Your goal:
What lines below include the string "annually"? Pick them out and copy them.

Exercise data:
--- START ---
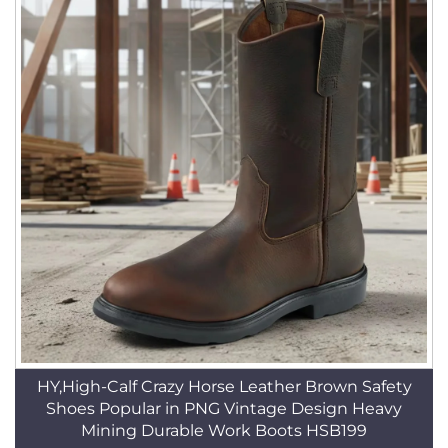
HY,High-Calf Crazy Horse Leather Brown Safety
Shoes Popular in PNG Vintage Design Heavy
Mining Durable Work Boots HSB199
--- END ---
--- START ---
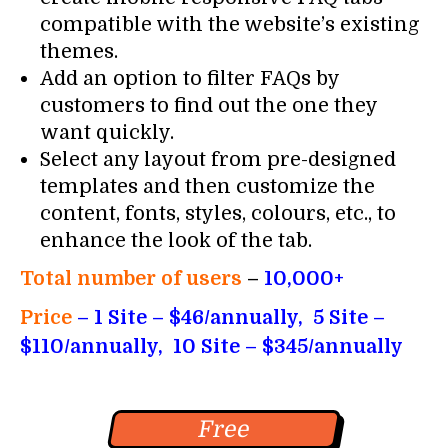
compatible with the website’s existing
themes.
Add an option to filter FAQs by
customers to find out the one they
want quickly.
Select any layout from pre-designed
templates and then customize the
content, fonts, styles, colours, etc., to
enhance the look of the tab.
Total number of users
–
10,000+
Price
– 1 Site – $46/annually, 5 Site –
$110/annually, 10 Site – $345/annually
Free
--- END ---
Written solution:
– 1 Site – $46/annually, 5 Site –
$110/annually, 10 Site – $345/annually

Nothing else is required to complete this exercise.